MoveLA held their 4th Annual Transportation Conversation last week, and, as usual, it was filled with golden nuggets of knowledge delivered by the wise men and women who work in the fields of transportation, urban development and housing.
One of the themes was the need to link new transit with the businesses, workers and residents of the communities being served by LA’s growing fixed guideway public transportation system. It is recognized that transit location has an effect on property values and development patterns.* (See the post Getting Ahead of the TOD Train in this blog for some examples of how Century has worked with developers in this arena.) There was some discussion on how LA can accelerate its transit construction program and how best to plan for the kinds of development that will optimize the use of the transit and benefit the community, without leading to gentrification.† We will be talking more about some of those ideas in the coming weeks and months.
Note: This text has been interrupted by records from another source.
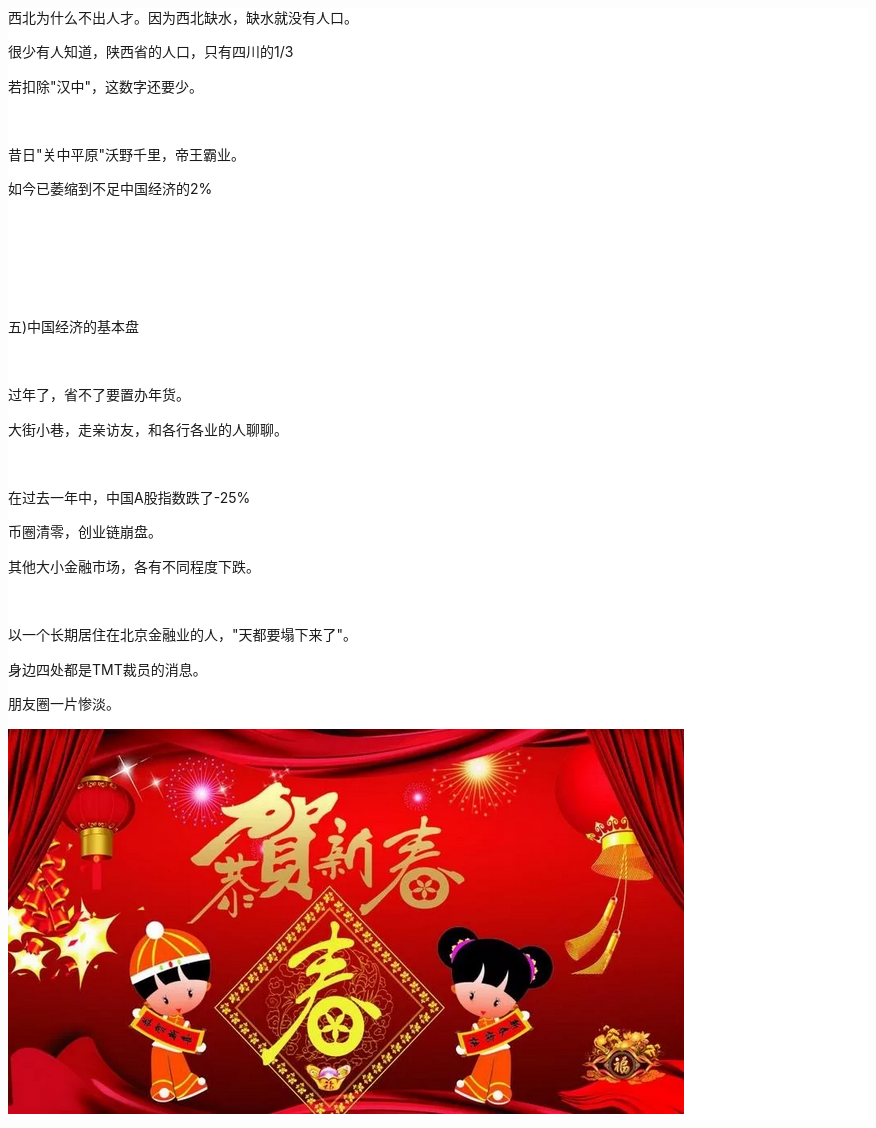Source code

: 西北为什么不出人才。因为西北缺水，缺水就没有人口。

很少有人知道，陕西省的人口，只有四川的1/3

若扣除"汉中"，这数字还要少。

 

昔日"关中平原"沃野千里，帝王霸业。

如今已萎缩到不足中国经济的2%

 

 

 

五)中国经济的基本盘

 

过年了，省不了要置办年货。

大街小巷，走亲访友，和各行各业的人聊聊。

 

在过去一年中，中国A股指数跌了-25%

币圈清零，创业链崩盘。

其他大小金融市场，各有不同程度下跌。

 

以一个长期居住在北京金融业的人，"天都要塌下来了"。

身边四处都是TMT裁员的消息。

朋友圈一片惨淡。

![](../img/4020/media/image8.png)
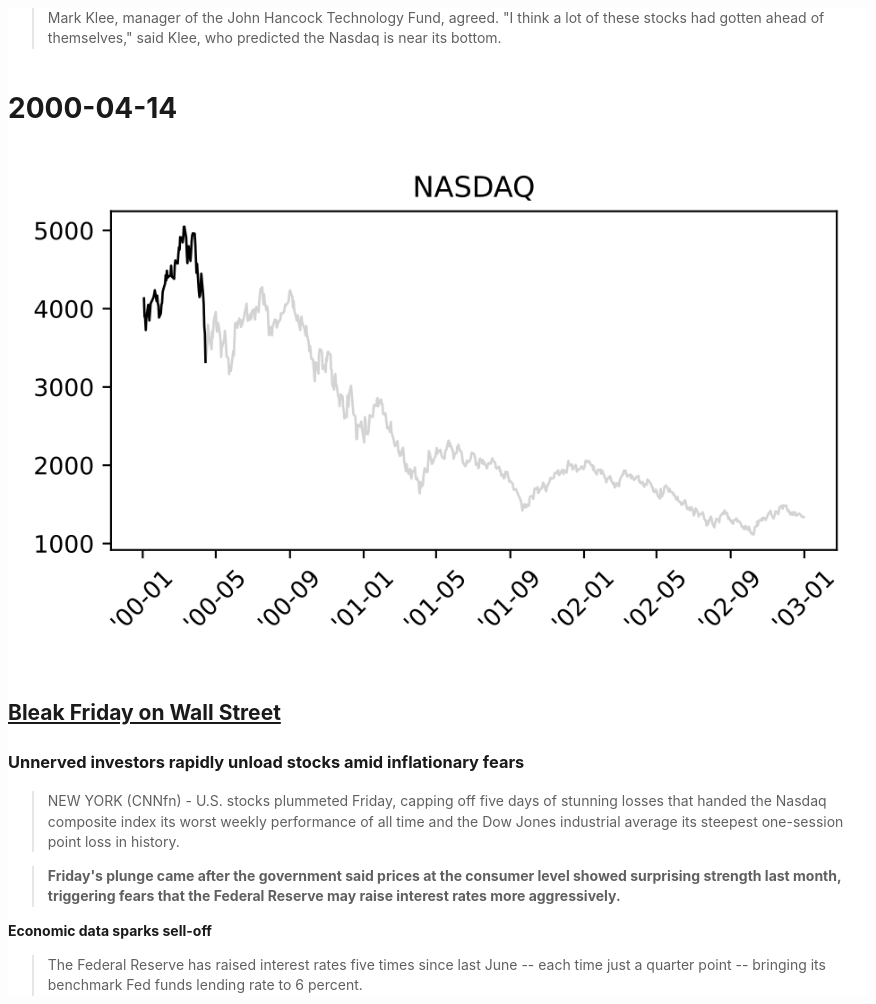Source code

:> Mark Klee, manager of the John Hancock Technology Fund, agreed. "I think a lot of these stocks had gotten ahead of themselves," said Klee, who predicted the Nasdaq is near its bottom.

# 2000-04-14

![](./plots/nasdaq_2000-04-14.svg)


## [Bleak Friday on Wall Street](https://money.cnn.com/2000/04/14/markets/markets_newyork/)
### Unnerved investors rapidly unload stocks amid inflationary fears


> NEW YORK (CNNfn) - U.S. stocks plummeted Friday, capping off five days of stunning losses that handed the Nasdaq composite index its worst weekly performance of all time and the Dow Jones industrial average its steepest one-session point loss in history.

> **Friday's plunge came after the government said prices at the consumer level showed surprising strength last month, triggering fears that the Federal Reserve may raise interest rates more aggressively.**

**Economic data sparks sell-off**

> The Federal Reserve has raised interest rates five times since last June -- each time just a quarter point -- bringing its benchmark Fed funds lending rate to 6 percent.
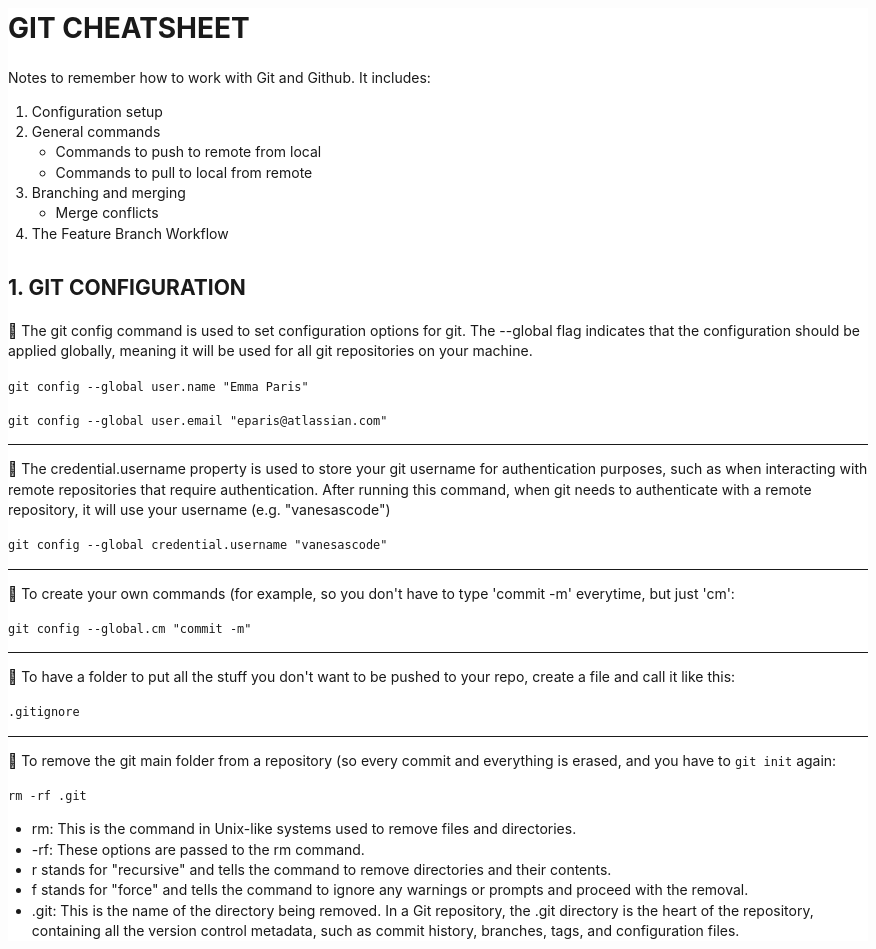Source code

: # GIT CHEATSHEET

Notes to remember how to work with Git and Github. It includes: 

1. Configuration setup
2. General commands
   - Commands to push to remote from local
   - Commands to pull to local from remote
3. Branching and merging
   - Merge conflicts
4. The Feature Branch Workflow

## 1. GIT CONFIGURATION

🔷 The git config command is used to set configuration options for git. The --global flag indicates that the configuration should be applied globally, meaning it will be used for all git repositories on your machine.

`git config --global user.name "Emma Paris"`

`git config --global user.email "eparis@atlassian.com"`

***

🔷 The credential.username property is used to store your git username for authentication purposes, such as when interacting with remote repositories that require authentication. After running this command, when git needs to authenticate with a remote repository, it will use your username (e.g. "vanesascode")

`git config --global credential.username "vanesascode"`

***

🔷 To create your own commands (for example, so you don't have to type 'commit -m' everytime, but just 'cm':

`git config --global.cm "commit -m"`

***

🔷 To have a folder to put all the stuff you don't want to be pushed to your repo, create a file and call it like this: 

`.gitignore`

***

🔷 To remove the git main folder from a repository (so every commit and everything is erased, and you have to `git init` again: 

`rm -rf .git`

- rm: This is the command in Unix-like systems used to remove files and directories.
- -rf: These options are passed to the rm command.
- r stands for "recursive" and tells the command to remove directories and their contents.
- f stands for "force" and tells the command to ignore any warnings or prompts and proceed with the removal.
- .git: This is the name of the directory being removed. In a Git repository, the .git directory is the heart of the repository, containing all the version control metadata, such as commit history, branches, tags, and configuration files.
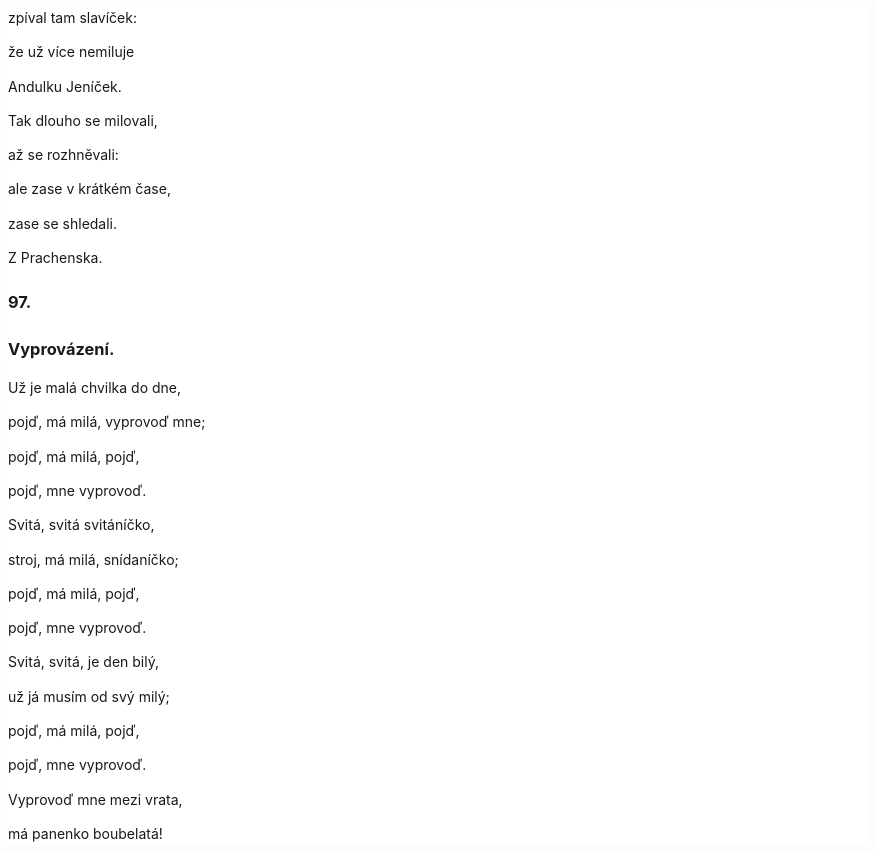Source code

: zpíval tam slavíček:

že už více nemiluje

Andulku Jeníček.

</section>

<section>

Tak dlouho se milovali,

až se rozhněvali:

ale zase v krátkém čase,

zase se shledali.

Z Prachenska.

### 97. 

### Vyprovázení.

Už je malá chvilka do dne,

pojď, má milá, vyprovoď mne;

pojď, má milá, pojď,

pojď, mne vyprovoď.

</section>

<section>

Svitá, svitá svitáníčko,

stroj, má milá, snídaníčko;

pojď, má milá, pojď,

pojď, mne vyprovoď.

</section>

<section>

Svitá, svitá, je den bilý,

už já musím od svý milý;

pojď, má milá, pojď,

pojď, mne vyprovoď.

</section>

<section>

Vyprovoď mne mezi vrata,

má panenko boubelatá!
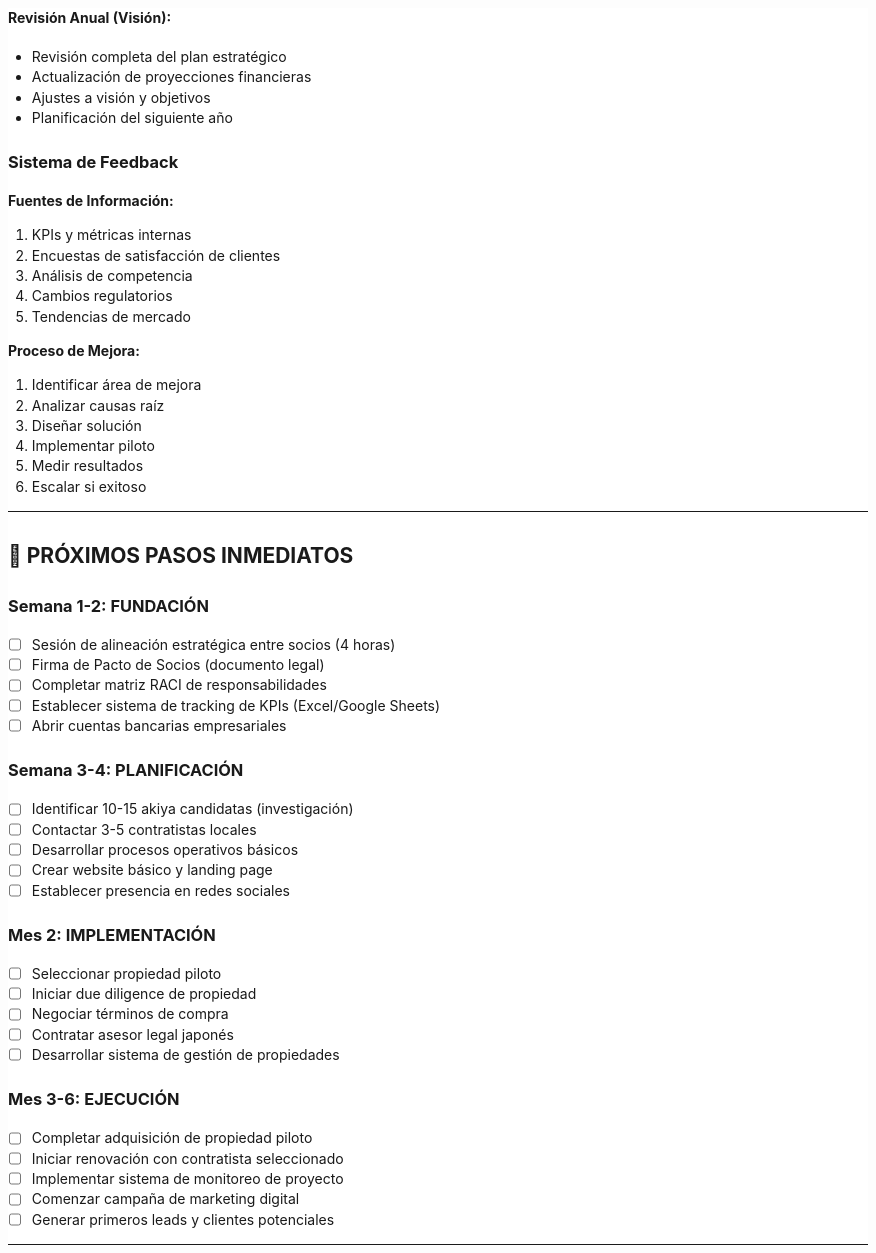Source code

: #### **Revisión Anual (Visión):**
- Revisión completa del plan estratégico
- Actualización de proyecciones financieras
- Ajustes a visión y objetivos
- Planificación del siguiente año

### Sistema de Feedback

**Fuentes de Información:**
1. KPIs y métricas internas
2. Encuestas de satisfacción de clientes
3. Análisis de competencia
4. Cambios regulatorios
5. Tendencias de mercado

**Proceso de Mejora:**
1. Identificar área de mejora
2. Analizar causas raíz
3. Diseñar solución
4. Implementar piloto
5. Medir resultados
6. Escalar si exitoso

---

## 📌 PRÓXIMOS PASOS INMEDIATOS

### Semana 1-2: FUNDACIÓN
- [ ] Sesión de alineación estratégica entre socios (4 horas)
- [ ] Firma de Pacto de Socios (documento legal)
- [ ] Completar matriz RACI de responsabilidades
- [ ] Establecer sistema de tracking de KPIs (Excel/Google Sheets)
- [ ] Abrir cuentas bancarias empresariales

### Semana 3-4: PLANIFICACIÓN
- [ ] Identificar 10-15 akiya candidatas (investigación)
- [ ] Contactar 3-5 contratistas locales
- [ ] Desarrollar procesos operativos básicos
- [ ] Crear website básico y landing page
- [ ] Establecer presencia en redes sociales

### Mes 2: IMPLEMENTACIÓN
- [ ] Seleccionar propiedad piloto
- [ ] Iniciar due diligence de propiedad
- [ ] Negociar términos de compra
- [ ] Contratar asesor legal japonés
- [ ] Desarrollar sistema de gestión de propiedades

### Mes 3-6: EJECUCIÓN
- [ ] Completar adquisición de propiedad piloto
- [ ] Iniciar renovación con contratista seleccionado
- [ ] Implementar sistema de monitoreo de proyecto
- [ ] Comenzar campaña de marketing digital
- [ ] Generar primeros leads y clientes potenciales

---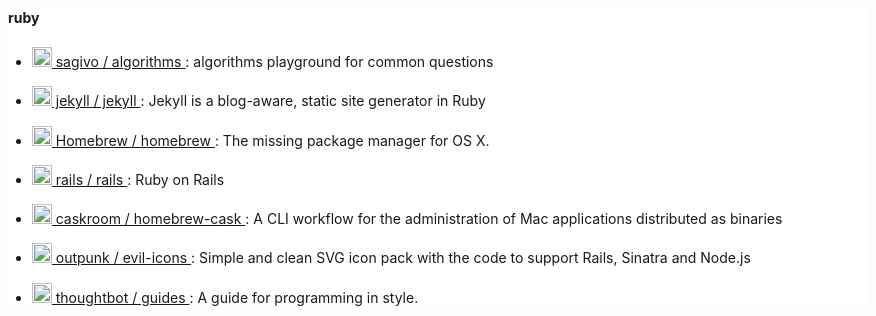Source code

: 
#### ruby
* <img src='https://avatars1.githubusercontent.com/u/1484886?v=3&s=40' height='20' width='20'>[
      sagivo
      /
      algorithms
](https://github.com/sagivo/algorithms): 
      algorithms playground for common questions
    
* <img src='https://avatars2.githubusercontent.com/u/237985?v=3&s=40' height='20' width='20'>[
      jekyll
      /
      jekyll
](https://github.com/jekyll/jekyll): 
      Jekyll is a blog-aware, static site generator in Ruby
    
* <img src='https://avatars2.githubusercontent.com/u/568243?v=3&s=40' height='20' width='20'>[
      Homebrew
      /
      homebrew
](https://github.com/Homebrew/homebrew): 
      The missing package manager for OS X.
    
* <img src='https://avatars1.githubusercontent.com/u/3124?v=3&s=40' height='20' width='20'>[
      rails
      /
      rails
](https://github.com/rails/rails): 
      Ruby on Rails
    
* <img src='https://avatars0.githubusercontent.com/u/727482?v=3&s=40' height='20' width='20'>[
      caskroom
      /
      homebrew-cask
](https://github.com/caskroom/homebrew-cask): 
      A CLI workflow for the administration of Mac applications distributed as binaries
    
* <img src='https://avatars2.githubusercontent.com/u/221166?v=3&s=40' height='20' width='20'>[
      outpunk
      /
      evil-icons
](https://github.com/outpunk/evil-icons): 
      Simple and clean SVG icon pack with the code to support Rails, Sinatra and Node.js
    
* <img src='https://avatars1.githubusercontent.com/u/198?v=3&s=40' height='20' width='20'>[
      thoughtbot
      /
      guides
](https://github.com/thoughtbot/guides): 
      A guide for programming in style.
    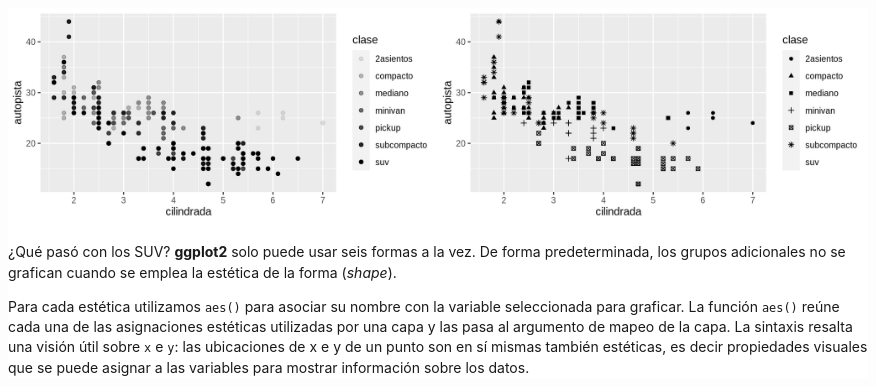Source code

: <img src="03-visualize_files/figure-html/unnamed-chunk-11-1.png" width="50%" /><img src="03-visualize_files/figure-html/unnamed-chunk-11-2.png" width="50%" />

¿Qué pasó con los SUV? **ggplot2** solo puede usar seis formas a la vez. De forma predeterminada, los grupos adicionales no se grafican cuando se emplea la estética de la forma (_shape_).

Para cada estética utilizamos `aes()` para asociar su nombre con la variable seleccionada para graficar. La función `aes()` reúne cada una de las asignaciones estéticas utilizadas por una capa y las pasa al argumento de mapeo de la capa. La sintaxis resalta una visión útil sobre `x` e `y`: las ubicaciones de x e y de un punto son en sí mismas también estéticas, es decir propiedades visuales que se puede asignar a las variables para mostrar información sobre los datos.
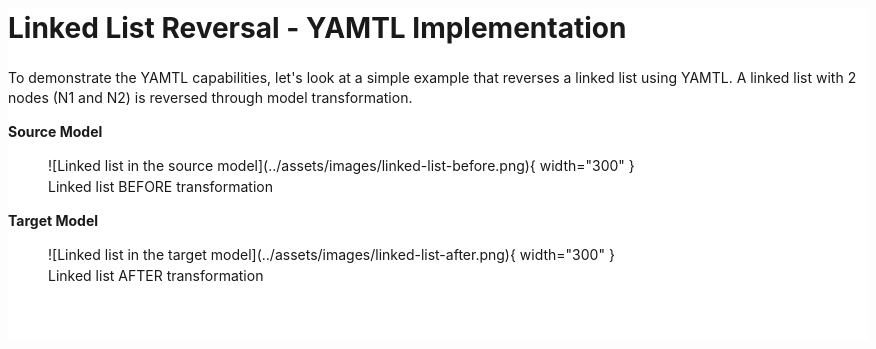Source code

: # Linked List Reversal - YAMTL Implementation

To demonstrate the YAMTL capabilities, let's look at a simple example that reverses a linked list using YAMTL. A linked list with 2 nodes (N1 and N2) is reversed through model transformation.

**Source Model**
<figure markdown>
  ![Linked list in the source model](../assets/images/linked-list-before.png){ width="300" }
  <figcaption>Linked list BEFORE transformation</figcaption>
</figure>

**Target Model**
<figure markdown>
  ![Linked list in the target model](../assets/images/linked-list-after.png){ width="300" }
  <figcaption>Linked list AFTER transformation</figcaption>
</figure>
<br/><br/>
There was one thought that bubbled up from the conversation that struck me as particularly important–not because it was new, it is not, but because we so often forget it. One of the speakers referred to the “H+T Affordability Index.” This is a formulaic way to calculating the combined effect of housing costs and transportation costs upon household incomes. Traditionally, a prospective buyer who was not wealthy was told as the old saying went, to “drive ’til you qualify” in search of an affordable home. As distance from employment centers, amenities and services increased, prices declined, and thus the suburbs were born where the buyer found a price that was affordable.
Now this isn’t a new thing, in fact it is a century old, long before the private automobile became the primary mode of commuting. The “streetcar suburbs” of most American cities began with horse-drawn transit, and moved to electric streetcars and railroads over time, carrying workers from their jobs in the central city out to the surrounding suburbs. The pattern of growth in Los Angeles was just as much the result of streetcar alignments as were Chicago, Boston, Atlanta or New York.
Because the streetcars were relatively inexpensive to ride, the added cost of commuting was relatively small, so the savings in housing costs made the time lost in the commute more than worthwhile. But that changed as the streetcar systems were replaced by private automobiles and highways after World War II. Now, commuters pay an ever increasing price for their long commutes, and the H+T Affordability Index is designed to help calculate how that price affects the overall affordability of the remote housing locations that were encouraged by the streetcar suburbs.
The Center for Housing Policy, in conjunction with the Center for Neighborhood Technology and others, reported the effect of the H+T Affordability Index on working families in 2006, in their report “A Heavy Load: The Combined Housing and Transportation Burdens of Working Families.” Several other reports have followed, including some evaluating the situation in specific cities.
In general, what the research shows is that the price advantages of living in suburban areas remote from employment centers is lost due to the increased cost of commuting, and that lower income households spend from 55 to 70 percent of their income on the combined costs of housing and commuting, while somewhat better off, but still modest income households spend between 40 and 50 percent of their income. There seems to be a “sweet spot” about 5 miles from employment centers, where housing costs and transportation costs are both lower than average, and total costs are lowest for residents, but beyond that costs just keep rising.
The total combined cost of housing and commuting as a proportion of income seems to remain fairly stable across different cities, varying primarily by the distance from employment centers. While it seems that expanding the public transit system would help to reduce the cost of commuting and thus reduce the overall H+T Affordability Index for residents living near the new transit, it is not clear that will happen. A study by the Dukakis Center for Urban and Regional Policy at Northeastern University concludes that new transit can lead to gentrification.
The question we have ask ourselves is, how can we provide more opportunities for lower income working families to benefit from the huge investment in fixed guideway transit underway in Los Angeles, or is it inevitable that the market will price those residents out of the future transit oriented development as it has done in Downtown Los Angeles as a result of the adaptive reuse ordinance?
* Note that there is still some question about how long the effect on property values takes to manifest, as discussed in this Center for Housing Policy paper.